Korkoro means “liberty.” The main character, Claude, is played by engaging Mathias Laliberté. The runaway boy, perhaps Jewish, joins a Gypsy band of hard-living nomads who seem spiritually closer to their horses than their religion. Speaking French, but rootless, they come to a town where ancient fear of the Roma as outsiders provides fertile soil for local fascists (their leader is made hatefully vivid by Carlo Brandt).
Facing detention or worse, the little group is aided by a humane mayor (Marc Lavoine) and a schoolteacher (Marie-Josée Croze). They recognize that the Roma incarnate the freedom that France has lost. Protecting them, and Claude, becomes a form of resistance. Gypsy music is a dramatic enhancer, and the Roma actors are compellingly raffish. Also a touch crazy in wild, thieving Taloche (James Thiérrée, a grandson of Charlie Chaplin, who moves as if he has mime in the blood).
Canny in many ways, the Gypsies are nearly as naïve about politics as the French boy who becomes a foolish collaborator in Louis Malle’s Lacombe, Lucien. This movie drawn from actual lives goes fatefully where it must, without a single dull moment. Julien Hirsch’s photography is a richly textured asset all the way. One shot, involving a watch, resonates the Holocaust as well as any single image has on film.
The Art of Getting By
At 19, Freddie Highmore is no longer a child actor. But The Art of Getting By sells him as the cutest boy-muffin since MGM’s Freddie Bartholomew, or at least since the ’70s high time of moon-faced Bud Cort. Closeups arrive like panting groupies as pale, brainy George (Highmore) flops through his last term at a New York private school. George is shy, sensitive, and tormented by angst, despite obvious talent as an artist. Adorable Sally (Emma Roberts) seems the obvious cure for his blues, but they diddle through “just friends” gambits until near the finish, all the while trading soft zingers.
Writer and debut feature-director Gavin Wiesen probably nailed some career chits by using Steven Spielberg’s daughter Sasha as party-minded Zoe, and he has solid veterans like Tom Hanks’s wife Rita Wilson, Sam Robards, Blair Underwood, and Alicia Silverstone. He should have spent more time scripting this blandly debonair coming-of-age carousel, which seems built to spin Highmore into maturity before Justin Bieber can grow into Titanic II: Boy Loves Mermaid. Despite a visit to the Whitney Museum, the film doesn’t have nearly enough art to get by.

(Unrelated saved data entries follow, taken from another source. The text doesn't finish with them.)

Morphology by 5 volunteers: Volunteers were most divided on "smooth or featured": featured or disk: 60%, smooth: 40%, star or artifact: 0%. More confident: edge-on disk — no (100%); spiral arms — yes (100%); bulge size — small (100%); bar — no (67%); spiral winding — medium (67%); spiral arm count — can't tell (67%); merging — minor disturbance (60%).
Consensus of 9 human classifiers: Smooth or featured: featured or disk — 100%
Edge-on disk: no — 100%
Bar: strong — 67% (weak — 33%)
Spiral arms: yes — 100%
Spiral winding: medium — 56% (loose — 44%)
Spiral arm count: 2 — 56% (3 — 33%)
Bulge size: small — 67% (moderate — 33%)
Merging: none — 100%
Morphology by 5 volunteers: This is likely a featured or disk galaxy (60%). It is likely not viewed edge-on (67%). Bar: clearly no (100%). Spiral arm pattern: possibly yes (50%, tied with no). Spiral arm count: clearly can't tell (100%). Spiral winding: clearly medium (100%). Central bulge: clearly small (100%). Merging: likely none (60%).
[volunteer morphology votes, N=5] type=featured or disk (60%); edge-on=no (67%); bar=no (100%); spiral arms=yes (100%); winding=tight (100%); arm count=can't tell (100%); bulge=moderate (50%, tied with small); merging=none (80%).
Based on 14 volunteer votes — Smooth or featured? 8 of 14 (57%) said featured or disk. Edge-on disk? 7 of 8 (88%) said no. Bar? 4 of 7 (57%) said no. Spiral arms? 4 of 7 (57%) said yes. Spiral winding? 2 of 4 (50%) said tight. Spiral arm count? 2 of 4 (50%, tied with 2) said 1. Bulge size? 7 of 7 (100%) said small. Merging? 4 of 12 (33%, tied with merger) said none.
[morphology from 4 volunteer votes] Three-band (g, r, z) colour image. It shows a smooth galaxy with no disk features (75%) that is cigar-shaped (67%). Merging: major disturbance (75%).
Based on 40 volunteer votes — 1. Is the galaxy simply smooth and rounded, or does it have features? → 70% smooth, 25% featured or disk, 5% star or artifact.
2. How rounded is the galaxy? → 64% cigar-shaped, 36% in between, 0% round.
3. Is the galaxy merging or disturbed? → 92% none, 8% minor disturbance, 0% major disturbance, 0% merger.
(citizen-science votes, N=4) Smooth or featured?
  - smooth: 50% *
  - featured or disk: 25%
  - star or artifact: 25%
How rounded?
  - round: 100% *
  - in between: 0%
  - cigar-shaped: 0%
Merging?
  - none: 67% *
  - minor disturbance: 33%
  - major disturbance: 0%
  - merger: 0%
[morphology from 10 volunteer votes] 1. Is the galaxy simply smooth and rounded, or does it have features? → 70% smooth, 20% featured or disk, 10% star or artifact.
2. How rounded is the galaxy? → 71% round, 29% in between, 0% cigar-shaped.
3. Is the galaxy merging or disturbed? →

Before the “chick flick,” there was the “woman’s picture.” Each term can trigger facile male dismissal. I won’t dismiss Bride Flight, though it blends those labels into a mix flavored with tears, erotic sweat, and Dutch cocoa. We’re in a retro dimension where Imitation of Life meets The Group, one in which the heroines fly from austere, postwar Holland to fabulously spruce New Zealand: the sad-eyed but lovely Ada (Karina Smulders), plain-spun but indomitable Marjorie (Elise Schaap), and stylish early feminist Esther (Anna Drijver).
They come on a celebrated air-race flight, bond instantly, and then braid their man-sharing, baby-switching destinies into a soapy saga. Their favorite bed bazooka is Frank (Waldemar Torenstra), a Dutch émigré winemaker. If only he were not such a nice guy, he could be the Aryan super-hunk that insane Nazi Gregory Peck strives to create in The Boys from Brazil. Director Ben Sombogaart and writer Marieke van der Pol briefly toss in Rutger Hauer as Frank in old age, as well as a volcanic steam pit, a WWII blockhouse, a fire-breathing Calvinist preacher, Esther’s flight from Judaism into fashion design, and torrid lust that would have melted Hollywood’s old Production Code. Stale at the core, this chick-driven time capsule has some fresh and vivid touches around the edges.